* EXERCISE PROMPT *
Only the text belongs in the copy. Transcribe the data exactly and drop any pictures.

[Stored entries]
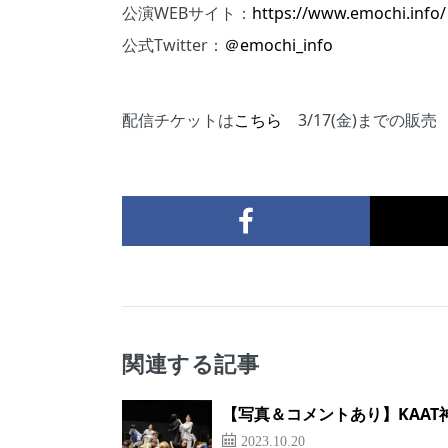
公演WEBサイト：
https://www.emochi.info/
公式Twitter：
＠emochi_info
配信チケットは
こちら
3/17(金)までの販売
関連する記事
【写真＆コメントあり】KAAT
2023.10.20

* EXERCISE RESPONSE *
公演WEBサイト：
https://www.emochi.info/
公式Twitter：
＠emochi_info
配信チケットは
こちら
3/17(金)までの販売
関連する記事
【写真＆コメントあり】KAAT
2023.10.20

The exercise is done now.